Kumpulan tugas |
(a) Berdasarkan teks tentang keanggotaan Indonesia di Dewan Keamanan PBB, jelaskan dalam satu sampai tiga kalimat tujuan pertahanan maritim yang handal ditempuh melalui hard power dan soft power menurut Susaningtyas NH Kertopati.
(b) Lanjutkan teks tentang keanggotaan Indonesia di Dewan Keamanan PBB setelah kalimat terakhirnya.

Kutipan terpilih |
——————————

Koran Sulindo – Terpilihnya Indonesia menjadi anggota tidak tetap Dewan Keamanan Perserikatakan Bangsa-Bangsa harus merefleksikan politik luar negeri Indonesia.
Visi Presiden Joko Widodo menjadikan Indonesia sebagai Poros Maritim Dunia harus menjadi program utama terutama implementasi pilar kelima yaitu mewujudkan pertahanan maritim yang handal.
Menurut pengamat militer dan intelijen Susaningtyas NH Kertopati, hal itu dapat ditempuh guna menjaga stabilitas keamanan perairan Indonesia melalui hard power dan soft power.
“Hard power ditempuh melalui program minimum essential force (MEF). Sementara soft power dapat ditempuh melalui diplomasi maritim,” kata Susaningtyas di Jakarta, Senin (11/6).
Diungkapkan, sebagai bentuk nyata implementasi pilar keempat Poros Maritim Dunia, maka diplomasi maritim dapat diarahkan untuk memperkuat posisi Indonesia sebagai mediator konflik di Laut China Selatan.
Keikutsertaan Indonesia sebagai anggota tidak tetap DK PBB, Indonesia juga dapat berperan lebih aktif untuk mengusulkan berbagai alternatif solusi konflik.

——————————

Data masukan |
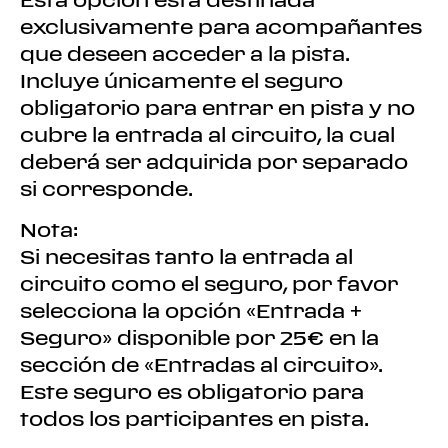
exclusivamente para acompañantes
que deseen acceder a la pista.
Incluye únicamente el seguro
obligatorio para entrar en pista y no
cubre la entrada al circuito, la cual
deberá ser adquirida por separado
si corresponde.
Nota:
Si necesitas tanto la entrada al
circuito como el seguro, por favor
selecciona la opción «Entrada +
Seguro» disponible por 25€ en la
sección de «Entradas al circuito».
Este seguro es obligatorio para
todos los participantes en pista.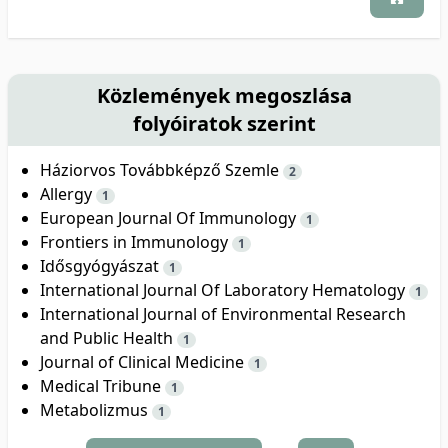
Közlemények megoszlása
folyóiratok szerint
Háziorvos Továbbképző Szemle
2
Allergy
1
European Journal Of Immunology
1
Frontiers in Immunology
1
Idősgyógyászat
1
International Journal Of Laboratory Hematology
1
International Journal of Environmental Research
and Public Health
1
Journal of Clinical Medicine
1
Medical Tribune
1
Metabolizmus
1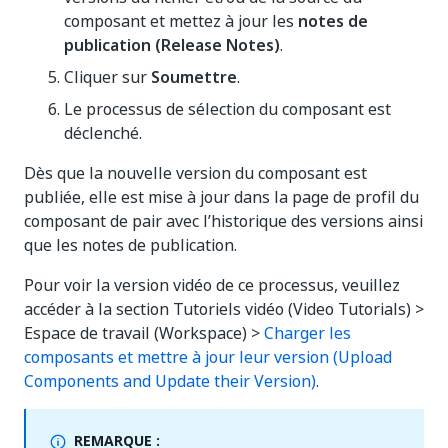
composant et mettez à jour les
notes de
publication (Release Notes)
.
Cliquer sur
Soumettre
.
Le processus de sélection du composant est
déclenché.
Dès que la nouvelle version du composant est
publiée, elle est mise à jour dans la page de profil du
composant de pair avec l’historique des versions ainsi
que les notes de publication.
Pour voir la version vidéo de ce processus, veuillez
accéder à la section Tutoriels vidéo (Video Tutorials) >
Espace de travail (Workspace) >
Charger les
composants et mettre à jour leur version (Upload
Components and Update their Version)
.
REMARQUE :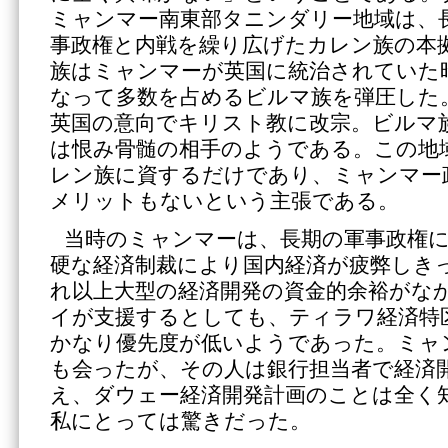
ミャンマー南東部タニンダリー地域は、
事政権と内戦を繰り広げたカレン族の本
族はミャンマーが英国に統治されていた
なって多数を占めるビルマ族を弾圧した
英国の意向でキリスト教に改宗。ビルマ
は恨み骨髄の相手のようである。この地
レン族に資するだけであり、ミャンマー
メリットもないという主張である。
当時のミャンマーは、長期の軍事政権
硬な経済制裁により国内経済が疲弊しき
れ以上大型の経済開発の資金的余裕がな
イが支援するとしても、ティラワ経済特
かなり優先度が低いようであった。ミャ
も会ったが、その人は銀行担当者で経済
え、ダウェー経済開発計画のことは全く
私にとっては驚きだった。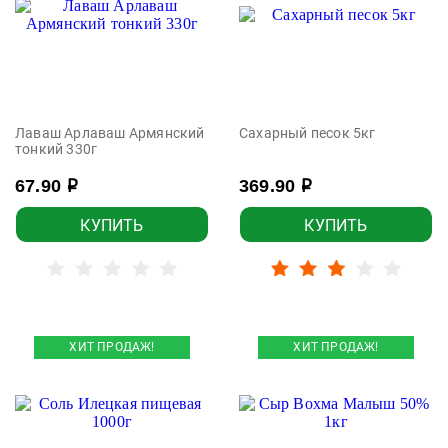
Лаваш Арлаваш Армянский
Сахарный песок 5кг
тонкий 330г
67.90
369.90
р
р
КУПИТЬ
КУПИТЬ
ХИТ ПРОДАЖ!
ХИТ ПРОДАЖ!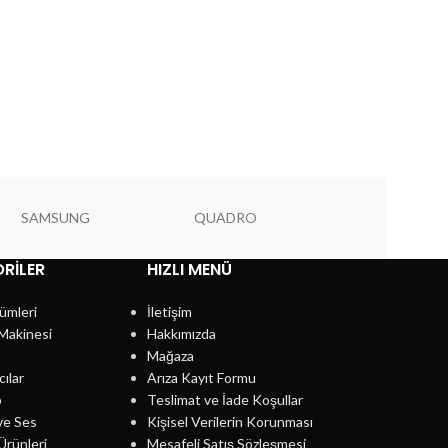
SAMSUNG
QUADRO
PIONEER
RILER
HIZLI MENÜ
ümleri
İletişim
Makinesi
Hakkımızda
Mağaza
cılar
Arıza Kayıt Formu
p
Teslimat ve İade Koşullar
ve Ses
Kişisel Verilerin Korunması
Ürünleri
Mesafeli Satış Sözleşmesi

——————————

Hasil latihan |
(a) Menurut Susaningtyas NH Kertopati, pertahanan maritim yang handal ditempuh melalui hard power dan soft power guna menjaga stabilitas keamanan perairan Indonesia. Hard power dijalankan lewat program minimum essential force (MEF), sedangkan soft power lewat diplomasi maritim.

(b)
Lebih lanjut Susantyas mengatakan, para diplomat Indonesia, dapat memperoleh political capital untuk mengundang semua pihak yang berkepentingan guna mempercepat solusi tersebut sesuai Hukum Laut Internasional 1982.
Indonesia dapat menyiapkan para diplomat yang akan mengawaki pos tersebut di PBB dalam membentuk tim terpadu.
“Artinya tidak hanya untuk diplomat Kementerian luar Negeri saja. Tetapi juga perlu melibatkan para pejabat dari berbagai instansi yang menangani pertahanan maritim, seperti perwira TNI AL dan Badan Keamanan Laut,” terangnya.
Selain hard power dan soft power, Indonesia juga dapat mengoptimalkan smart power. Sebagai anggota tidak tetap DK PBB, maka Indonesia sebagai ASEAN leader dapat memperkokoh jejaring dengan berbagai negara dan organisasi internasional yang menangani global security.
Selain itu smart power Indonesia dapat dijabarkan ke dalam berbagai program aksi ASEAN Political-Security Community (APSC) untuk mewujudkan perdamaian di berbagai belahan dunia yang dilanda konflik.
Periode sebagai anggota tidak tetap DK PBB 2019-2020 merupakan peluang Indonesia menjadi pemain global yang sesungguhnya sebagai penjaga perdamaian dunia.
“Smart power dapat ditunjukkan dengan memberi kesempatan beberapa perwira tinggi TNI untuk menjadi komandan misi PBB, seperti perwira tinggi TNI AL berbintang tiga sebagai Komandan Maritim Misi PBB di Libanon,” Susaningtyas.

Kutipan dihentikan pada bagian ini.